**TAREFA DO EXERCÍCIO A:** Extraia na íntegra o texto sobre os golpes militares na Turquia, sem alterar nada.

++++ TEXTO EXTRAÍDO ++++

Não são só as pessoas fora da Turquia a ficarem surpreendidas. Os turcos também ficaram surpreendidos, diria mesmo chocados. A começar pelos próprios acontecimentos. A história política turca foi marcada no passado por uma cultura de golpes militares, nos anos 60, 70 e 80 com o objetivo de afastarem os governos civis. Ora, o que estas experiências nos ensinaram é que os golpes militares nunca beneficiaram a Turquia em nada. Hoje, a população em geral, a começar pela generalidade dos militares, opõe--se a qualquer tipo de intervenção das forças armadas na vida política. E até 15 de julho acreditava-se que isso era algo do passado, que nunca mais haveria algo assim na Turquia...
Mas aconteceu...

++++ DADOS FORNECIDOS ++++

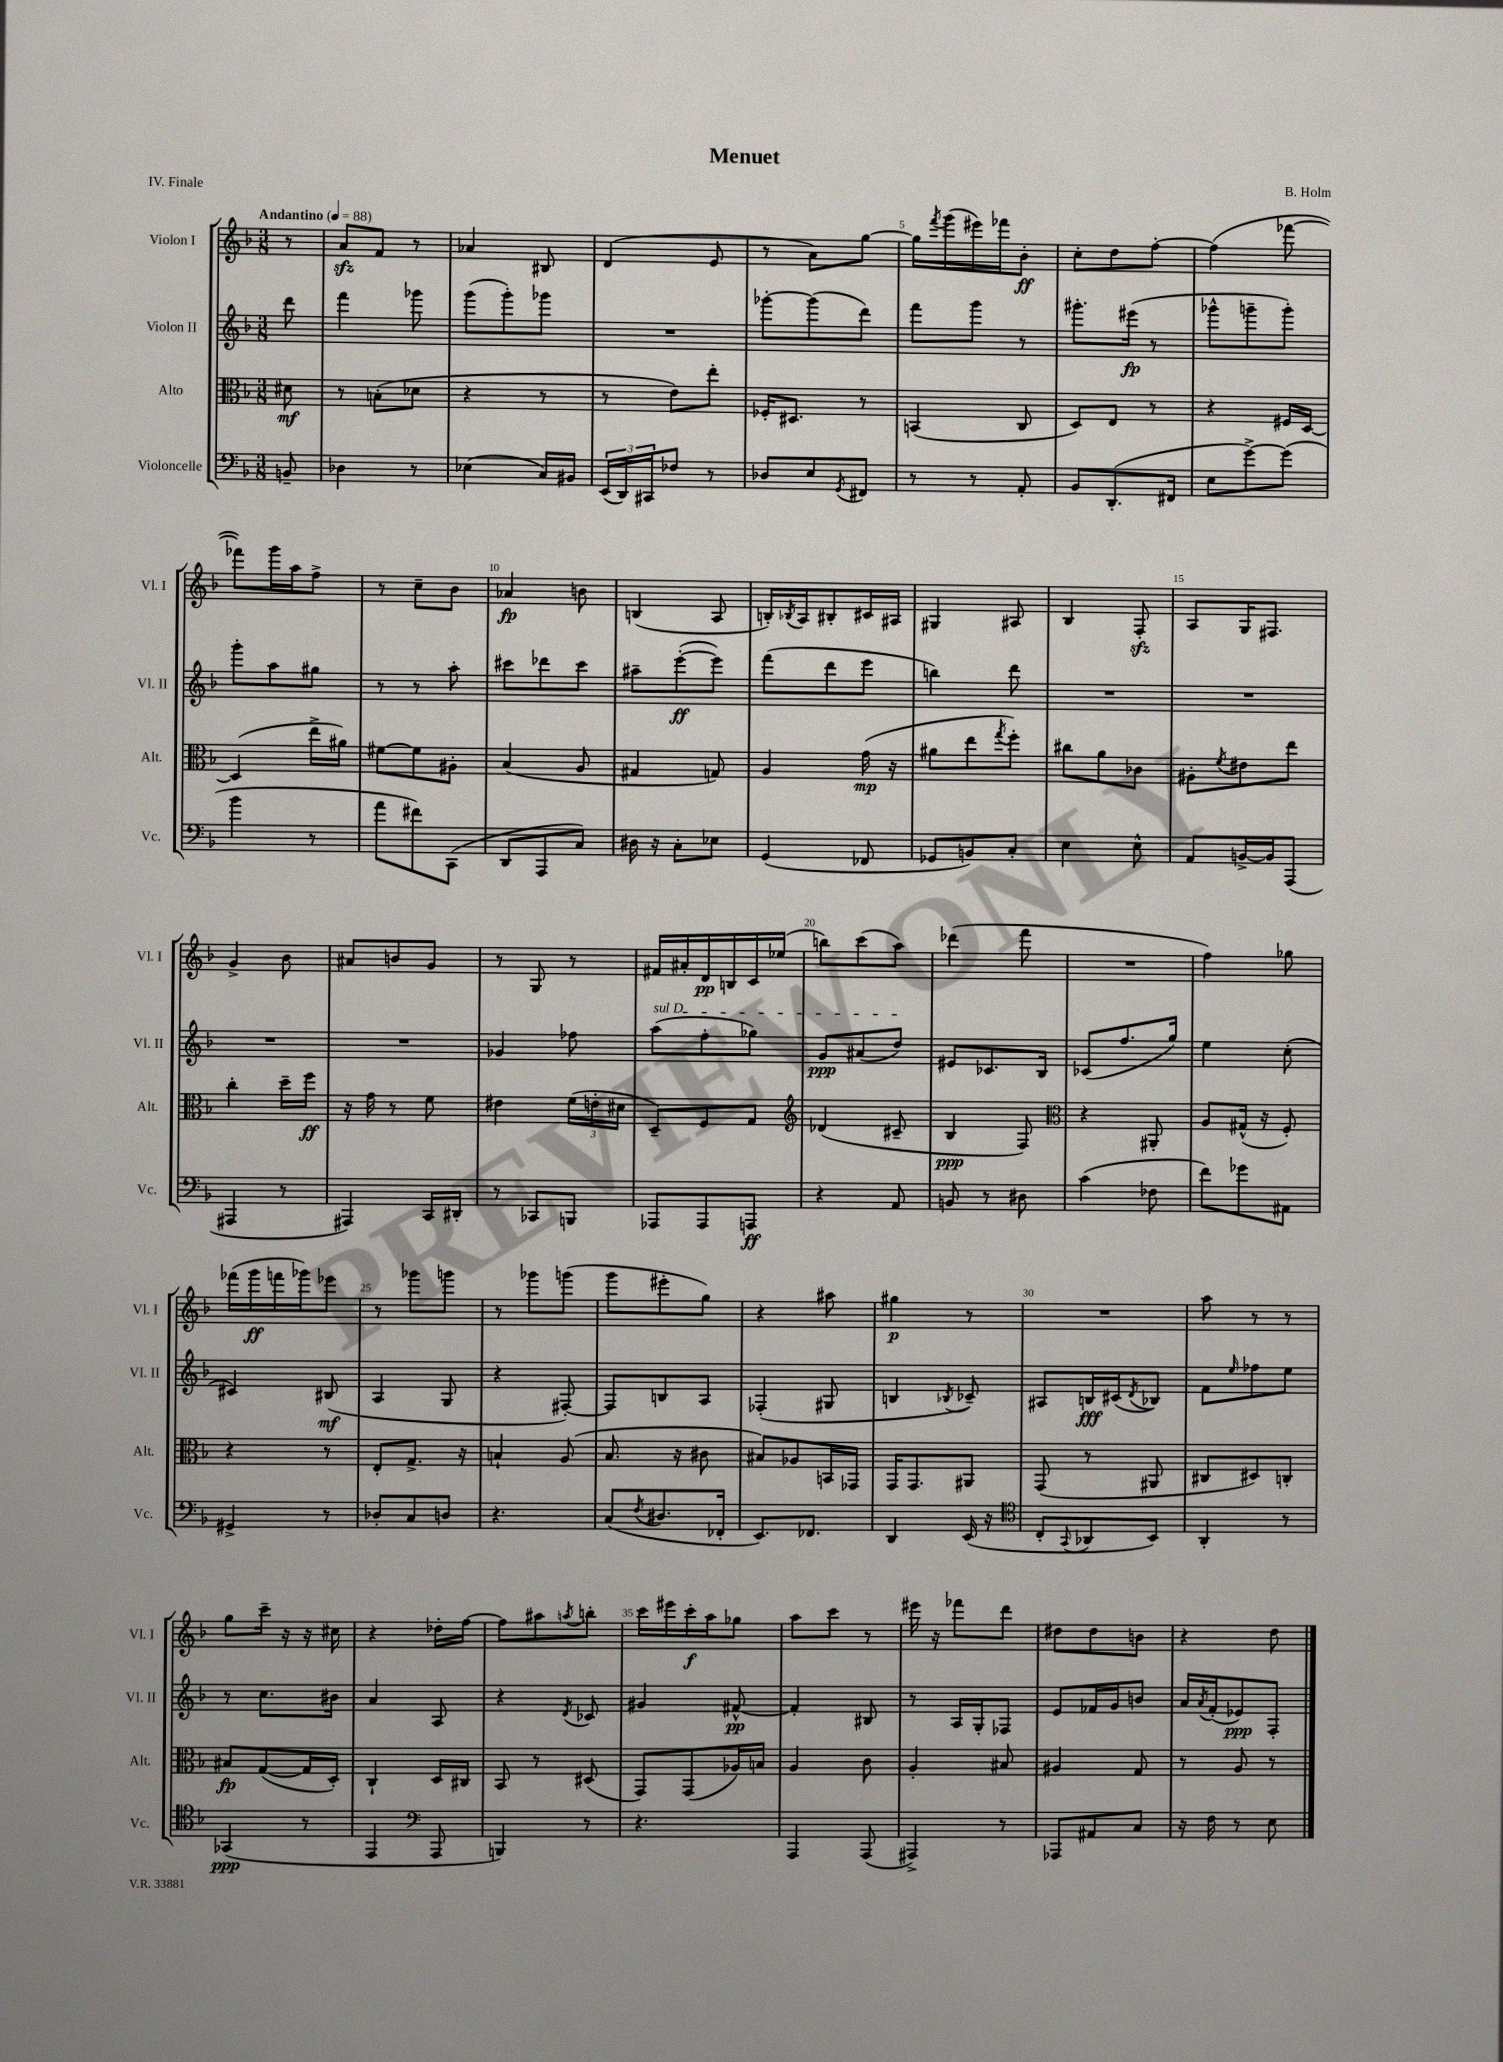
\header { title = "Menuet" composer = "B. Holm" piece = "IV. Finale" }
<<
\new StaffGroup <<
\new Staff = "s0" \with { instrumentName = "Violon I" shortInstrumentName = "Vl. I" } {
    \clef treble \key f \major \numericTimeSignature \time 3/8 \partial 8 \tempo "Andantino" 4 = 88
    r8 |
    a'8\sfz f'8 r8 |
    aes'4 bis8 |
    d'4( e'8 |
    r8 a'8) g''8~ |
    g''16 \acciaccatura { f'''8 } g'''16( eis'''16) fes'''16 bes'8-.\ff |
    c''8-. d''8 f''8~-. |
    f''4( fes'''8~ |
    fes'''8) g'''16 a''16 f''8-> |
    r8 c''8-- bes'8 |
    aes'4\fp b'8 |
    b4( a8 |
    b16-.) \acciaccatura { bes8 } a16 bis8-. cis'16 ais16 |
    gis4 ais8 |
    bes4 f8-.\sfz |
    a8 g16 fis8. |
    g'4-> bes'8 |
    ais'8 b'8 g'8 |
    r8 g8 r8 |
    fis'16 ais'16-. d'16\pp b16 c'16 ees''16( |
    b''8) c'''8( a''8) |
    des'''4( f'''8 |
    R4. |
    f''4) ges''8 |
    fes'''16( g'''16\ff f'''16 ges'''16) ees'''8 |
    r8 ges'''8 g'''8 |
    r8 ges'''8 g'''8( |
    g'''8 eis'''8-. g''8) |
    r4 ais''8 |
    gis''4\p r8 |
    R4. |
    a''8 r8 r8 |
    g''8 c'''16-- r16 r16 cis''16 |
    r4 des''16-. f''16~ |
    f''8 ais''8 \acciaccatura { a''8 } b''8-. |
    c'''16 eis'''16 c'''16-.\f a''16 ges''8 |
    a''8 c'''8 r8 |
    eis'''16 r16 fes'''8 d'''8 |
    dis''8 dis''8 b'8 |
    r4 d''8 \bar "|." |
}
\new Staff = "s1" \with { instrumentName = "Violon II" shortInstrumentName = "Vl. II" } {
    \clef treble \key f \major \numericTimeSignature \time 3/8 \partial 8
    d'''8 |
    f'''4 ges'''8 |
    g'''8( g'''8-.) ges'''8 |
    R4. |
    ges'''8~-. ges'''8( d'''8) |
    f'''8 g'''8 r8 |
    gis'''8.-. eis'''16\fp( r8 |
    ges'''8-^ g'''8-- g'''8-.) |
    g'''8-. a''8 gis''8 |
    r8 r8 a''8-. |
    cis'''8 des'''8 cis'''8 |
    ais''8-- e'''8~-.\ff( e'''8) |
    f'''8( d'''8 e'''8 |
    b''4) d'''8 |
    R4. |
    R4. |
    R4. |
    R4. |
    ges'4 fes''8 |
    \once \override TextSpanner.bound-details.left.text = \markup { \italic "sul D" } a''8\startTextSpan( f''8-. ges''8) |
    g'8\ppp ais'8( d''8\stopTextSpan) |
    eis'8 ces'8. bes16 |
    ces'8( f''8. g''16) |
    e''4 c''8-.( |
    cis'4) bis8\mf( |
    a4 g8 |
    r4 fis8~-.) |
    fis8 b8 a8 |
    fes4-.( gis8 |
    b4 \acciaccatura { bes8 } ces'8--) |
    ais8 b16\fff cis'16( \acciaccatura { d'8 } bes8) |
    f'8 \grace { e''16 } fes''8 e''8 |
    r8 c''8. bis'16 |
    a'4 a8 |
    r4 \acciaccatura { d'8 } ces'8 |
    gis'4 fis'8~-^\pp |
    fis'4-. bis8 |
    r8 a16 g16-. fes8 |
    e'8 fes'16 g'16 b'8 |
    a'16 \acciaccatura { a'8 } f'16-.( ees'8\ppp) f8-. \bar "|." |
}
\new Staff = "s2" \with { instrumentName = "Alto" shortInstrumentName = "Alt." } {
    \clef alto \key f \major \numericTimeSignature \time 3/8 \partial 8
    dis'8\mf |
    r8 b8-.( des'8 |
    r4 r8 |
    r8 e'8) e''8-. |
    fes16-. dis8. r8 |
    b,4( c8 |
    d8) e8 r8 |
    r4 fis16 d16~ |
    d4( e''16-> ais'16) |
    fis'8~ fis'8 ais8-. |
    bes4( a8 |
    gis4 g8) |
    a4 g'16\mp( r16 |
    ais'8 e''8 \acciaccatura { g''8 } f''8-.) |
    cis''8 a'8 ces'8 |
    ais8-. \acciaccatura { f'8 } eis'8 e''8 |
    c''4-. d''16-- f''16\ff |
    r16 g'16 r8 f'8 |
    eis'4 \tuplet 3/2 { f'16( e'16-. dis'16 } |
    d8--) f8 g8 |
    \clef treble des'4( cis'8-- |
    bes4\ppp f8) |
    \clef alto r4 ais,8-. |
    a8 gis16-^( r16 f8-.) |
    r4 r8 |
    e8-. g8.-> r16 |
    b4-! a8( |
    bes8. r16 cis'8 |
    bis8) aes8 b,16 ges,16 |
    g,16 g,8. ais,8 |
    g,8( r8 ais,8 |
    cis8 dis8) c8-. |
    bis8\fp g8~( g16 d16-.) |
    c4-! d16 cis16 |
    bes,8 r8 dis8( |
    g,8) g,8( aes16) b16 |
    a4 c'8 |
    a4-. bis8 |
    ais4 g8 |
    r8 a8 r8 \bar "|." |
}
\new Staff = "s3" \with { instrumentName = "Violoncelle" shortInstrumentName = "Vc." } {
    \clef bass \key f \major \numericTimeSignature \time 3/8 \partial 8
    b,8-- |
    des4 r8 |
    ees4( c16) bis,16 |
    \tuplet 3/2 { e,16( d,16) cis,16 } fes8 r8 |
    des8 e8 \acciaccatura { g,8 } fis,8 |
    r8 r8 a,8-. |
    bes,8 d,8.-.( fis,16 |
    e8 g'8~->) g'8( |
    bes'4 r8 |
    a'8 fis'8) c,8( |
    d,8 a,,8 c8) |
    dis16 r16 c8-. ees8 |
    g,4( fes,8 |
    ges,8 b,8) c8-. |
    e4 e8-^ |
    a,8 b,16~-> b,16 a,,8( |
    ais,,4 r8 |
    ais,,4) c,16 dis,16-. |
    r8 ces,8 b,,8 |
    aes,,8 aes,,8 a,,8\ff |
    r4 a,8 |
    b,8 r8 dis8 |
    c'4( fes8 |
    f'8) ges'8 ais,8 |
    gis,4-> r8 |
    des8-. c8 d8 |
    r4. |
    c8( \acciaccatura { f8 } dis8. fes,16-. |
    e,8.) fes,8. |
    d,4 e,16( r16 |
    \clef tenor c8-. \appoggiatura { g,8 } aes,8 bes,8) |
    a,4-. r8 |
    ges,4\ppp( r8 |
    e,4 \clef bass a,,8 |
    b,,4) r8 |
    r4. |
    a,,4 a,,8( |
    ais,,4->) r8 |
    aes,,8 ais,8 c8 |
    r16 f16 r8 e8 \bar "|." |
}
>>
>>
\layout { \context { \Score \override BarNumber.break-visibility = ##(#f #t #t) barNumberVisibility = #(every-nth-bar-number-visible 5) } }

++++

**TAREFA DO EXERCÍCIO B:** Copie sem alterações as linhas da listagem, começando do início dela e indo até a linha que contém "a'8\sfz f'8 r8 |", inclusive. Deixe as imagens fora da resposta.

**RESPOSTA COMPLETA A:**
Não são só as pessoas fora da Turquia a ficarem surpreendidas. Os turcos também ficaram surpreendidos, diria mesmo chocados. A começar pelos próprios acontecimentos. A história política turca foi marcada no passado por uma cultura de golpes militares, nos anos 60, 70 e 80 com o objetivo de afastarem os governos civis. Ora, o que estas experiências nos ensinaram é que os golpes militares nunca beneficiaram a Turquia em nada. Hoje, a população em geral, a começar pela generalidade dos militares, opõe--se a qualquer tipo de intervenção das forças armadas na vida política. E até 15 de julho acreditava-se que isso era algo do passado, que nunca mais haveria algo assim na Turquia...
Mas aconteceu...

**RESPOSTA COMPLETA B:**
\header { title = "Menuet" composer = "B. Holm" piece = "IV. Finale" }
<<
\new StaffGroup <<
\new Staff = "s0" \with { instrumentName = "Violon I" shortInstrumentName = "Vl. I" } {
    \clef treble \key f \major \numericTimeSignature \time 3/8 \partial 8 \tempo "Andantino" 4 = 88
    r8 |
    a'8\sfz f'8 r8 |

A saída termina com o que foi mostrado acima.